- WHAT YOU ARE ASKED TO DO: Reproduce the passage of the DNA barcoding text starting at "To my knowledge, this" and ending at "ground beetle family.".

- DOCUMENT SEGMENT:
──────────────────────────────
On September 25, 2010, BOLD passed 1 M barcode records, and the International Barcode of Life ( iBOL) was officially launched in Toronto, Canada, with a goal of 5 M records representing 500 K species in 5 years, the largest biodiversity genomics project to date. In terms of DNA sequencing, the iBOL targets (5 x 106 barcodes x 650 bp/barcode = 3.3 x 109 bp) are equivalent to the Human Genome Project (human genome = 3.4 x 109 bp). However, whereas HGP involved sequencing DNA samples from a few individuals, the DNA barcode library is built by thousands of scientists examining thousands of individual specimens, one by one. So a big challenge is obtaining, identifying, tracking, processing, and preserving millions of specimens.
What are recent arrivals to library? For one example, in current Frontiers Zool, researchers from Germany and US (I am co-author) report on DNA identification of Central European ground beetles (family Carabidae). This family comprises “no less than an estimated 40,000 described species that inhabit all terrestrial habitat types from the sub-arctic to wet tropical regions,” making identifications a challenge for taxonomists and non-specialists alike. Raupach and colleagues successfully amplified and sequenced COI barcodes and nuclear ribosomal DNA expansion segments D3, V4, and V7, from 344 specimens representing 75 species in 28 genera (average 4 specimens/species, range 2-13). Most specimens were preserved in 96% alcohol for 1-2 years; some were stored as dry pinned specimens for up to 12 years. 73 (97%) species were resolved by COI, whereas the 3 nuclear markers individually resolved a smaller proportion, 81% (D3), 57% (V4) and 87% (V7), and combining the 3 nuclear markers gave 95% discrimination. The one species pair with shared COI haplotypes also showed identical nuclear markers. Two species exhibited distinct COI clusters (intra-specific p-distances 2.7%, 3.8%), 1 of which also had distinct nuclear haplotypes.
To my knowledge, this is the first taxonomic paper with a “Klee diagram” depicting indicator vector correlations among COI barcode sequences. As developed by mathematician Larry Sirovich and his colleague Yu Zhang (Sirovich et al PloS ONE 2010), indicator vectors are digital representations of DNA sequences that “preserve diagnostic character probabilities, enable automated classification of test sequences, and generate high-information density single-page displays” such as Klee diagram shown here. According to BOLD Taxonomy Browser, there are DNA barcodes for 495 carabid beetle species so far, so I look forward more of the remaining 39,505 or so species joining the barcode library, and dream of a comprehensive indicator vector/Klee analysis of ground beetle family.
In closing, professional and non-professional insect specialists alike may may enjoy recently released film “Beetle Queen Conquers Tokyo” by Jessica Oreck, a lyrical look at beetle and insect fanciers in Japan.
──────────────────────────────
Records from a data source:
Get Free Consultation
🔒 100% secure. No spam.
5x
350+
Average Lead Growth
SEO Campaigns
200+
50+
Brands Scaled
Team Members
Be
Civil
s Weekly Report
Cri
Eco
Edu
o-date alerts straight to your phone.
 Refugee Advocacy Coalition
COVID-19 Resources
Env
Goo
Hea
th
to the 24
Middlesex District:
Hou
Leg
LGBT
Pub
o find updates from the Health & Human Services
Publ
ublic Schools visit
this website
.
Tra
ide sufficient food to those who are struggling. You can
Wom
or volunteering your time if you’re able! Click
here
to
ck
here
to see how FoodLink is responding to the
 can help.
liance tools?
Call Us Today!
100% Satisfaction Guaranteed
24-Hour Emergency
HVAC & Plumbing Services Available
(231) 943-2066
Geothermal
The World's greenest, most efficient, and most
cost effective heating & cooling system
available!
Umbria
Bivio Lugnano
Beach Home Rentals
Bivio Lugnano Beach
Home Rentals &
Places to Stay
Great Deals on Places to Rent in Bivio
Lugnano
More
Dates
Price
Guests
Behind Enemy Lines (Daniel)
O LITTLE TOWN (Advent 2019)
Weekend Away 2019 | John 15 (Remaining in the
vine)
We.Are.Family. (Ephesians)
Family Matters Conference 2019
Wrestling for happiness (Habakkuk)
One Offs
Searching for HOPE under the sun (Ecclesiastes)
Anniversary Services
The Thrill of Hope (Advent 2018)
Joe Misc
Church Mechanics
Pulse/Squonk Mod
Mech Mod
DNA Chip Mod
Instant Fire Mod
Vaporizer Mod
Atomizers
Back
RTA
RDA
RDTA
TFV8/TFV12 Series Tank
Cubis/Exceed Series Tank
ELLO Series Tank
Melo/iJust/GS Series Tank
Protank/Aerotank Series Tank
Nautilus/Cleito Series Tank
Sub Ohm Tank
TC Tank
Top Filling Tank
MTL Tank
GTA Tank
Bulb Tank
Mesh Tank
──────────────────────────────
- EXERCISE RESPONSE:
To my knowledge, this is the first taxonomic paper with a “Klee diagram” depicting indicator vector correlations among COI barcode sequences. As developed by mathematician Larry Sirovich and his colleague Yu Zhang (Sirovich et al PloS ONE 2010), indicator vectors are digital representations of DNA sequences that “preserve diagnostic character probabilities, enable automated classification of test sequences, and generate high-information density single-page displays” such as Klee diagram shown here. According to BOLD Taxonomy Browser, there are DNA barcodes for 495 carabid beetle species so far, so I look forward more of the remaining 39,505 or so species joining the barcode library, and dream of a comprehensive indicator vector/Klee analysis of ground beetle family.